Work to complete:
Your response must be an exact transcription of the lines from the one containing "Electron micrographs. These" through the final line of the data.

*** Information given ***

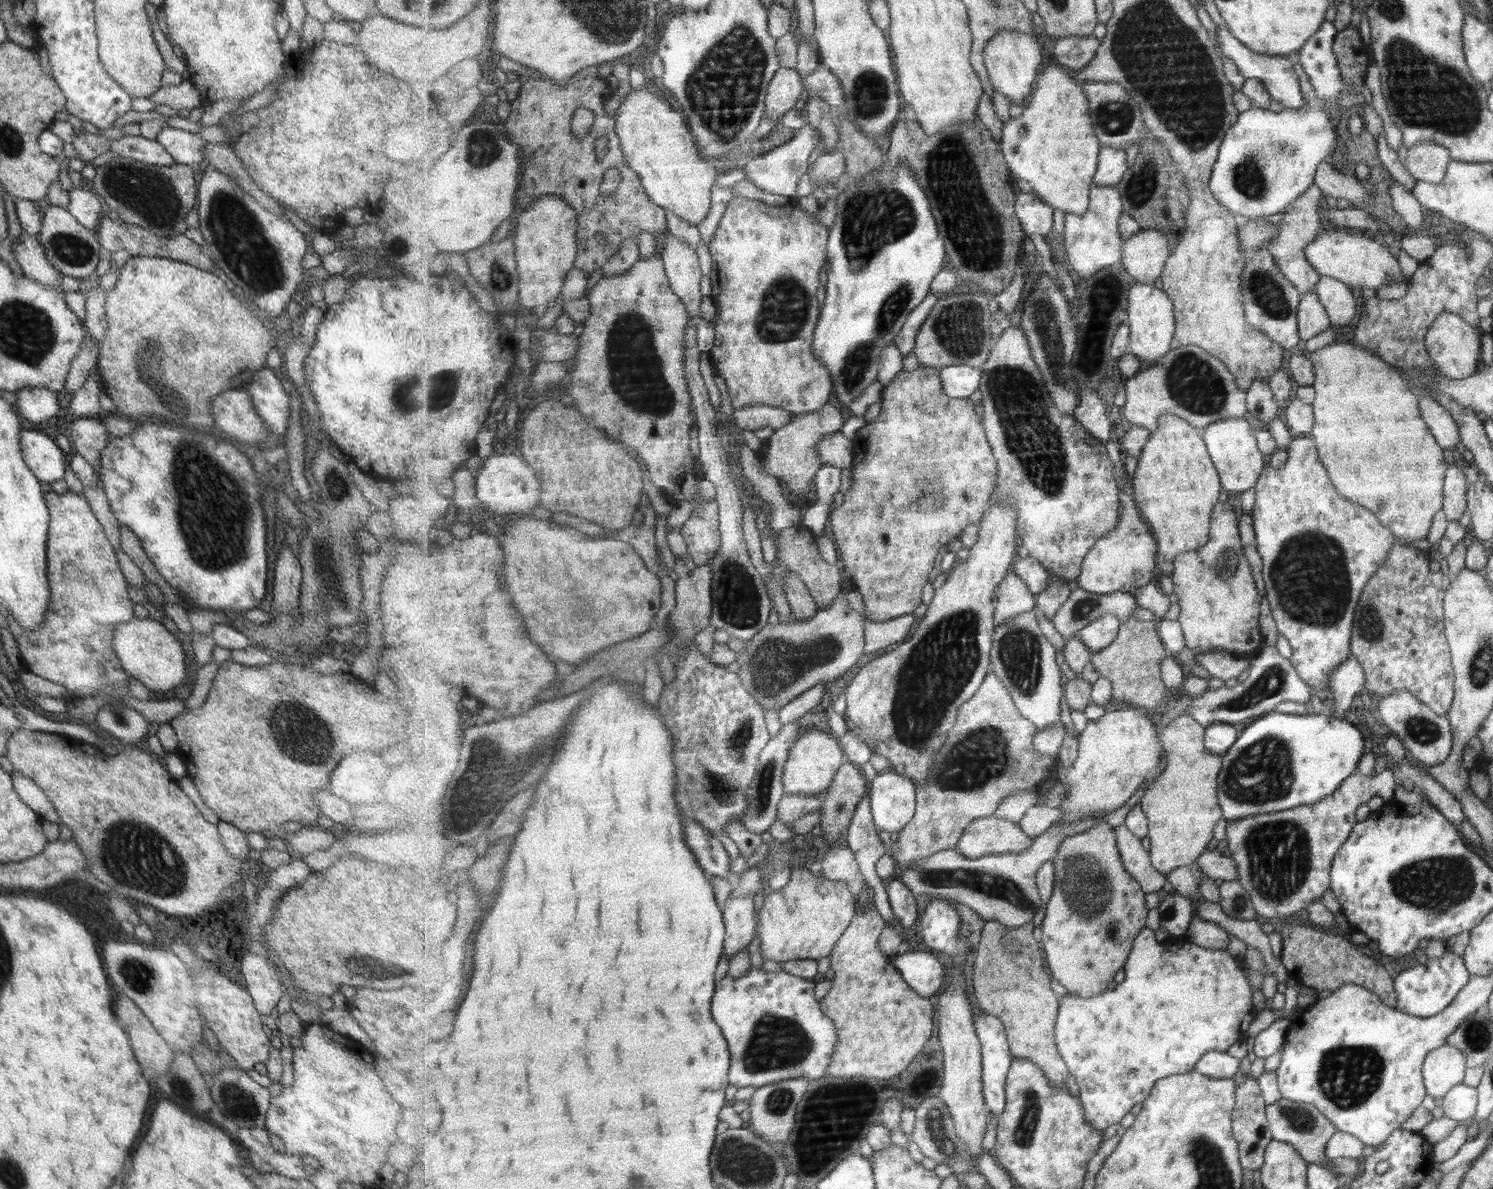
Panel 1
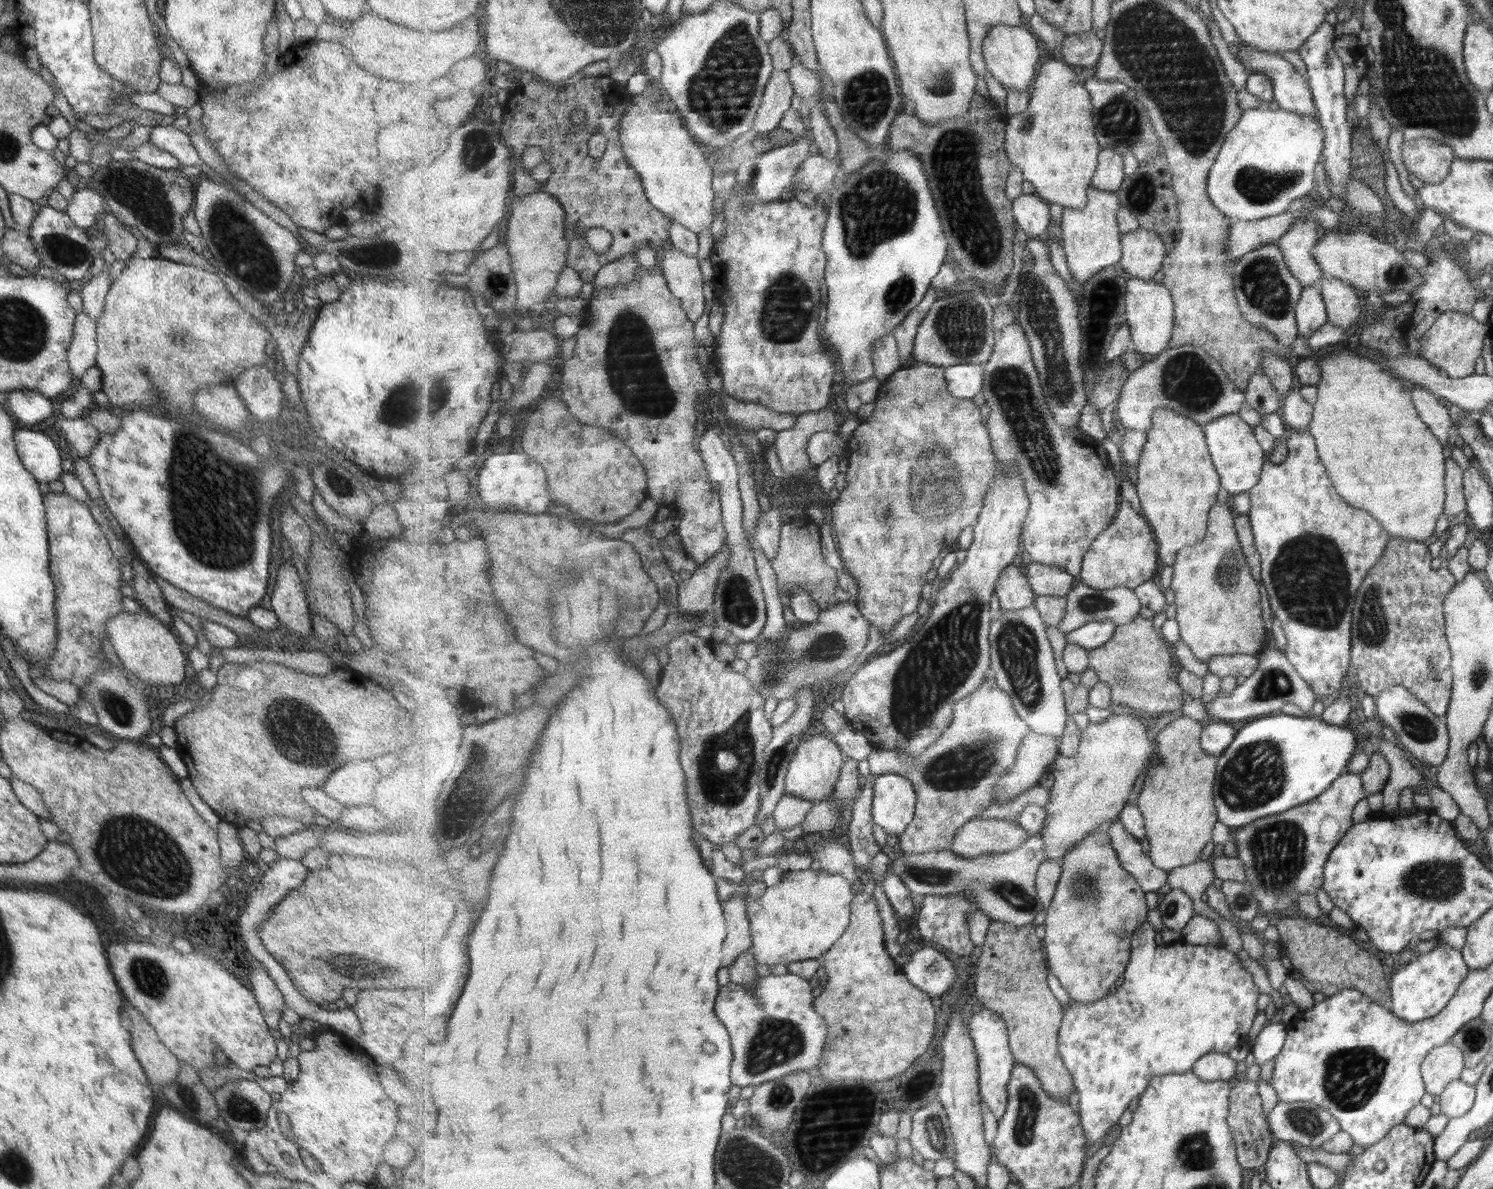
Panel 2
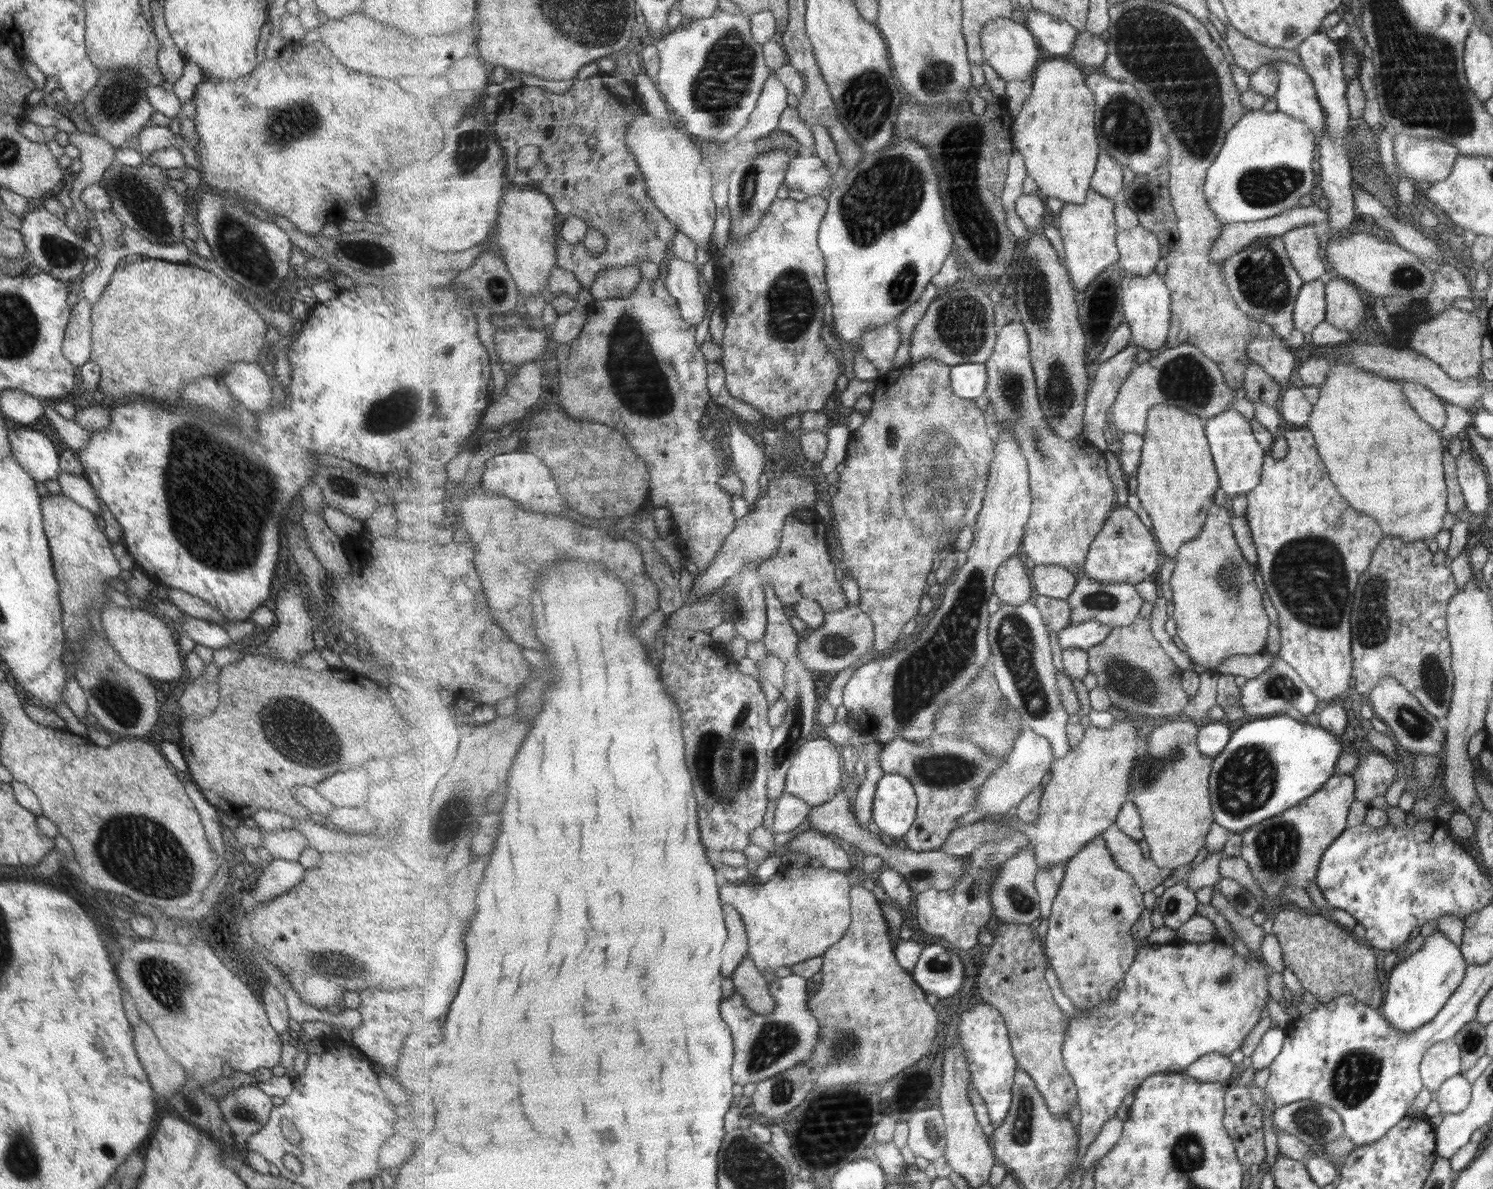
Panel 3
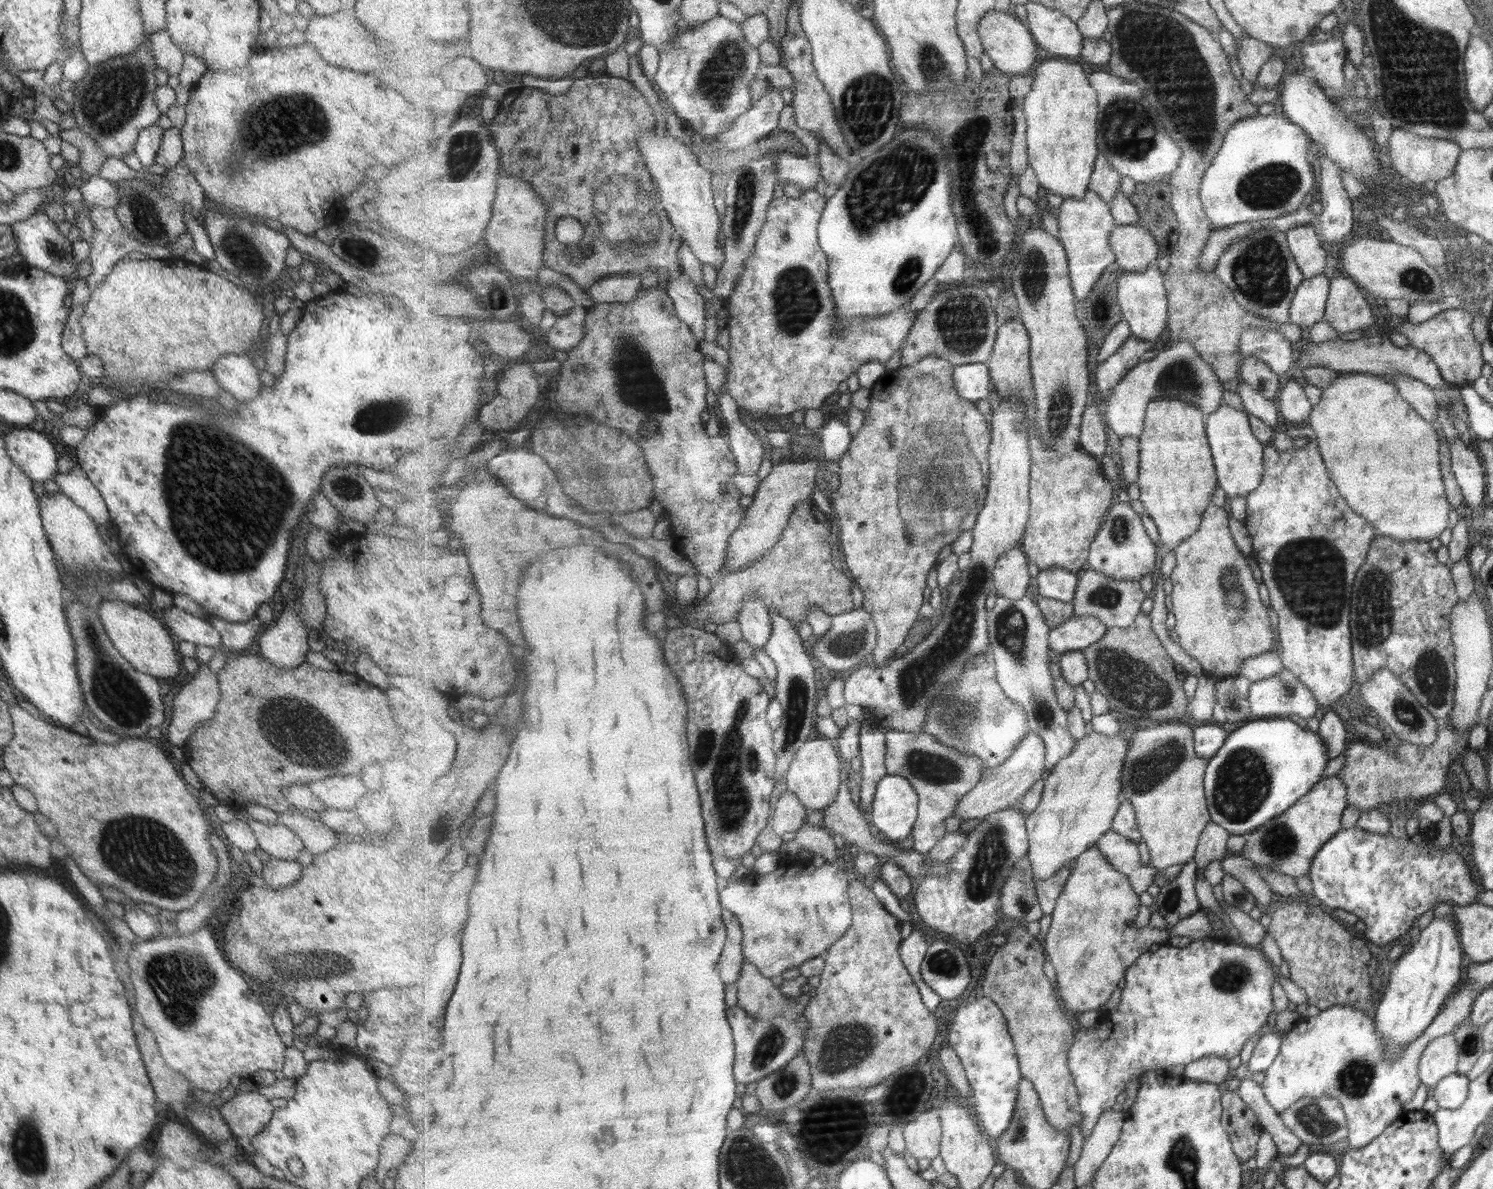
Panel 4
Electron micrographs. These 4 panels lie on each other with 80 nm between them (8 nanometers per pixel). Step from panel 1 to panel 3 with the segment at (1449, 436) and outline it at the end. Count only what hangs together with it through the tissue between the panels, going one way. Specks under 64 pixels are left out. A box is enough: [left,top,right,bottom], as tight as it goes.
[1400,381,1445,432]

*** End of Information given ***

Written solution:
Electron micrographs. These 4 panels lie on each other with 80 nm between them (8 nanometers per pixel). Step from panel 1 to panel 3 with the segment at (1449, 436) and outline it at the end. Count only what hangs together with it through the tissue between the panels, going one way. Specks under 64 pixels are left out. A box is enough: [left,top,right,bottom], as tight as it goes.
[1400,381,1445,432]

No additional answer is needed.